Rabin, the former Israeli prime minister and war hero, started exactly where Bibi did: This is a dangerous neighborhood, and a Jewish state is not welcome here.

He goes back to facts! The man’s a genius! Just when we’re about to cram the smudged newsprint under the parakeet’s perch, he pulls back from the precipice of nonsense.

You know what’s coming:

But Rabin didn’t stop there. He also believed that Israel was very powerful and, therefore, should judiciously use its strength to try to avoid becoming a garrison state, fated to rule over several million Palestinians forever. Israel’s “bastards for peace” believe that it’s incumbent on every Israeli leader to test, test and test again — using every ounce of Israeli creativity — to see if Israel can find a Palestinian partner for a secure peace so that it is not forever fighting an inside war and an outside war. At best, the Palestinians might surprise them. At worst, Israel would have the moral high ground in a permanent struggle.

Nonsense! Israel learned in its founding DNA that the moral high ground is useless if it can’t be defended from Arab genocidal tendencies. The geographical high ground—not least Golan—is preferable when it comes to “permanent struggle”.

Anyhow, why would the struggle be permanent, Tom? You’ve quoted Bibi.
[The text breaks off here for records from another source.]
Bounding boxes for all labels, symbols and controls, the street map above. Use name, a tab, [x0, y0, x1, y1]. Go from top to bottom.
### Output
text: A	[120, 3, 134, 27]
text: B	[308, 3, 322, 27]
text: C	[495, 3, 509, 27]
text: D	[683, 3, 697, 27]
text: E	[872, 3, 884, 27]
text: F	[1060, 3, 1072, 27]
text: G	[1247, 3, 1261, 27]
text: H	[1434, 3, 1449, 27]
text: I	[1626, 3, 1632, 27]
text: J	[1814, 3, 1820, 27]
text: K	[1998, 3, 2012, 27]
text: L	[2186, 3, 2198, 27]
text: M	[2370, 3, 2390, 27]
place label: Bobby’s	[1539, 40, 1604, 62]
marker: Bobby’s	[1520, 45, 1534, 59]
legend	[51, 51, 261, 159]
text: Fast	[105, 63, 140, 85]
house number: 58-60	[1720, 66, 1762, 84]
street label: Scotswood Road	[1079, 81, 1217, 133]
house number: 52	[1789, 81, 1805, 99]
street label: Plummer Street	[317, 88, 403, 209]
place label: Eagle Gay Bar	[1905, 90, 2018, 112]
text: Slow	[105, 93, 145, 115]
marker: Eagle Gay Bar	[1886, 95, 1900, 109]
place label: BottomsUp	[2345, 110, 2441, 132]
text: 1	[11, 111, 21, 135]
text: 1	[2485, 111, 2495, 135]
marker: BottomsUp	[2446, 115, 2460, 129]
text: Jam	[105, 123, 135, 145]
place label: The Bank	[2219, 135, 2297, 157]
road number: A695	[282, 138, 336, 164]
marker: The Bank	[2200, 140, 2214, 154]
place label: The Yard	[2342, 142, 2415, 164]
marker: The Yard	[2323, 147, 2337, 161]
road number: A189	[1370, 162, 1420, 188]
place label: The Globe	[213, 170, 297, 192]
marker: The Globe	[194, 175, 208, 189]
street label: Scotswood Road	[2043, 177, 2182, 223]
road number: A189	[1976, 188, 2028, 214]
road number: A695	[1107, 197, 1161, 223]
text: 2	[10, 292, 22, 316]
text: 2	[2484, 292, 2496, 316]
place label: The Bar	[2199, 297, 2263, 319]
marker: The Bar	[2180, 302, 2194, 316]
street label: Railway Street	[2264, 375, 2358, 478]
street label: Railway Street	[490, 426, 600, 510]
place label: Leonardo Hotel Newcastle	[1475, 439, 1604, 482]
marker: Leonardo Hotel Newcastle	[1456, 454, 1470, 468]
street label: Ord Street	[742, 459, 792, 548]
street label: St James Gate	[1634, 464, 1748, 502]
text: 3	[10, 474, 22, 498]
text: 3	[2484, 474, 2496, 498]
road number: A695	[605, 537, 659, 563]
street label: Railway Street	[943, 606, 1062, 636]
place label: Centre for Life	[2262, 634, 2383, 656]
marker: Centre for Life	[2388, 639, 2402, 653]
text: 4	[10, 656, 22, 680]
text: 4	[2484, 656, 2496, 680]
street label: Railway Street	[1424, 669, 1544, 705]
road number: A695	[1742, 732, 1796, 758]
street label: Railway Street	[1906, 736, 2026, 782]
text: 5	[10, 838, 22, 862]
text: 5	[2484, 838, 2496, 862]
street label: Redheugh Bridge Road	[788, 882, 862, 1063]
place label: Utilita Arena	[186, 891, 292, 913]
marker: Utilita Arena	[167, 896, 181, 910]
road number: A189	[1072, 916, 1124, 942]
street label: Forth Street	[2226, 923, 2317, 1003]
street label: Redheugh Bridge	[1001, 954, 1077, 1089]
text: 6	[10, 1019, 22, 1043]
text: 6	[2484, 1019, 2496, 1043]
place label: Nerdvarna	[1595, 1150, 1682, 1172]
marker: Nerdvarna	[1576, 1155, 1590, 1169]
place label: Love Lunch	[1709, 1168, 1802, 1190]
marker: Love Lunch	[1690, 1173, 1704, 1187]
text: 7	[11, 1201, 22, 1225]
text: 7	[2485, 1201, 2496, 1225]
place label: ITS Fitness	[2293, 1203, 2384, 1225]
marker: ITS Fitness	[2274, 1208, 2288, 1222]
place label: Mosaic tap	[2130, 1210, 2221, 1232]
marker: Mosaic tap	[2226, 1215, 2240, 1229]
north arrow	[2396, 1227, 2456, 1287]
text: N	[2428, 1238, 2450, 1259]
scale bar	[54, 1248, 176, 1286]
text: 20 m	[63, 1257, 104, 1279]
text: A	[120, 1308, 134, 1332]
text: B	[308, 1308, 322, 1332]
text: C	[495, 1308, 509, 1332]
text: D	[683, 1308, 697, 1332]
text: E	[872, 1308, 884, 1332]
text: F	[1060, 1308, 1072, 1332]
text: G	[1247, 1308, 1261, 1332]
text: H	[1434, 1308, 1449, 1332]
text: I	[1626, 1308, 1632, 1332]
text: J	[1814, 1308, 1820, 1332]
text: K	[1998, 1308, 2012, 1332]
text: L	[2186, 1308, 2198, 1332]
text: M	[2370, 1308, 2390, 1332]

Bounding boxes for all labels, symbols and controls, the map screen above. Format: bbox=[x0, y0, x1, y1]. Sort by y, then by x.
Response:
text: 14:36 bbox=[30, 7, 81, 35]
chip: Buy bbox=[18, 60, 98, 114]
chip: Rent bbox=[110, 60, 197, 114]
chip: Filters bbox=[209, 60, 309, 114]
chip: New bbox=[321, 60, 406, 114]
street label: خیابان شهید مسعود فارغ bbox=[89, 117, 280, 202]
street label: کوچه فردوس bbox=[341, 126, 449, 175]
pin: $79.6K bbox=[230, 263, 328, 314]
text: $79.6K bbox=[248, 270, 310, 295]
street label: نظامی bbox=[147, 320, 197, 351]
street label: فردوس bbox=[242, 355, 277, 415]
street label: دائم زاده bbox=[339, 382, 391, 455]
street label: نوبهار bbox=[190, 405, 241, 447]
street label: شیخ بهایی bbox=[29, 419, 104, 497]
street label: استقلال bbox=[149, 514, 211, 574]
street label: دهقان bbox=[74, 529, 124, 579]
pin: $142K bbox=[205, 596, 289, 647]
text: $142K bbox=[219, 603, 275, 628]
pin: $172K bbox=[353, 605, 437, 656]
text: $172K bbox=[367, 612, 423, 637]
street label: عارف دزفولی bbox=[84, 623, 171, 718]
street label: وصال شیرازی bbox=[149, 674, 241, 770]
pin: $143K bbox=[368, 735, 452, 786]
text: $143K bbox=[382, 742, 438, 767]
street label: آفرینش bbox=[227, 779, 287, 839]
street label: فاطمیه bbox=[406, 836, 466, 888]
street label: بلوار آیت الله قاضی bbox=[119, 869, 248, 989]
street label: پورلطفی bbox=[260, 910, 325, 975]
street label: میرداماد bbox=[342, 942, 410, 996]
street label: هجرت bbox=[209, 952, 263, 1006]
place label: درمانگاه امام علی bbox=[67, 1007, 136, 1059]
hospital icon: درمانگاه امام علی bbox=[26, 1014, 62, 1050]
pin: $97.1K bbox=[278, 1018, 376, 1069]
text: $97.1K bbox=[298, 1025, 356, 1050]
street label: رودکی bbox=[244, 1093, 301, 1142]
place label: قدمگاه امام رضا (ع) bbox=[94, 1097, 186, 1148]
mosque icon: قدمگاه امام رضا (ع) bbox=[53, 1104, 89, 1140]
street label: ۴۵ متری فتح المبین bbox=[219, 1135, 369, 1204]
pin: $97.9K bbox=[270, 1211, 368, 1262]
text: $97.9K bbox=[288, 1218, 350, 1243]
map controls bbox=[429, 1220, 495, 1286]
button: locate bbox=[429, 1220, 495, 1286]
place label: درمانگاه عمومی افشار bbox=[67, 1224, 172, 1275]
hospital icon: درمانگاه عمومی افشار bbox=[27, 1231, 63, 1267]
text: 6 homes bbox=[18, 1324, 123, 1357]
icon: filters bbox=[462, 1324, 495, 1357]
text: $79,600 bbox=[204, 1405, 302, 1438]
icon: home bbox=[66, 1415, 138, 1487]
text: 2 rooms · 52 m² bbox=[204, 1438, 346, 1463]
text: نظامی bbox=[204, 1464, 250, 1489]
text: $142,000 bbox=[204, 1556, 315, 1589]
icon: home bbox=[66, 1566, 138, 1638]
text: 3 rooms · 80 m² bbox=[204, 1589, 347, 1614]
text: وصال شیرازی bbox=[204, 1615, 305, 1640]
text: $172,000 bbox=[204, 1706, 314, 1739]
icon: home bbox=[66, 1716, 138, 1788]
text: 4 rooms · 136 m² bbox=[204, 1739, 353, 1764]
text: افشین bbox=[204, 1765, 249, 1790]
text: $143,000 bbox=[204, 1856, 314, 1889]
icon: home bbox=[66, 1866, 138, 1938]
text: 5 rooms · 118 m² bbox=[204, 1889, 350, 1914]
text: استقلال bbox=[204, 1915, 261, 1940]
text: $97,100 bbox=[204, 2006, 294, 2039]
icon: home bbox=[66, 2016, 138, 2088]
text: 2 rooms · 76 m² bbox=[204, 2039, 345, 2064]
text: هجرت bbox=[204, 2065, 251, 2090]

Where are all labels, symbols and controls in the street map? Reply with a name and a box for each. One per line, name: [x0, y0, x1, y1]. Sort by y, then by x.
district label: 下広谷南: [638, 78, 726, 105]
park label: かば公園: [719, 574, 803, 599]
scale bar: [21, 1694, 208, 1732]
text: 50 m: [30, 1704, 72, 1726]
Why did you miss this one?

The truth is that if Israel were to put down its arms there would be no more Israel. If the Arabs were to put down their arms there would be no more war.

Netanyahu said that in 2006, but the line is a lot older than that.

Anyway, all Friedman has to do is quote himself:

How does a country deal with failed or failing state authority on four of its borders — Gaza, South Lebanon, Syria and the Sinai Desert of Egypt — each of which is now crawling with nonstate actors nested among civilians and armed with rockets.

Israel withdraws from both South Lebanon and Gaza and still gets hit with rockets.

“Bastards for peace.”

What if they’re just bastards, Tom? Bastards with rockets, bastards with nuclear programs, bastards with genocidal tendencies? Israel could occupy the moral Mt. Everest (who’s to say it doesn’t already?), and still be at risk of the annihilation sworn by Hizb’allah, Ham’ass, Ah’mad’inejad, and any number of clerics across the Muslim world.

The first rule of opinion writing should be the same as he first rule of medicine: do no harm. Friedman is the Qassam missile barrage of the New York Times op-ed page, firing indiscriminately at an innocent civilian population.

2 Comments »

  1. Buck O'Fama said,

    December 10, 2012 @ 4:21 pm

    I got this quote from an article about the BP spill (when King Putts was whining “Fix the damn hole”): “When it comes to solving a problem, one’s intelligence is proportional to the square of their physical distance from the problem.”

    Friedman proves its applicability to other areas of life. I wonder what his ideas o this would be if his mansion were in Tel Aviv instead of the relative safety of upstate NY.

  2. mrzee said,

    December 13, 2012 @ 12:12 am

    According to Rabin’s cabinet secretary, he would’ve cancelled the Oslo accords and deported Arafat if he had lived. But of course it wouldn’t be a Tom Friedman column if it had any connection to reality.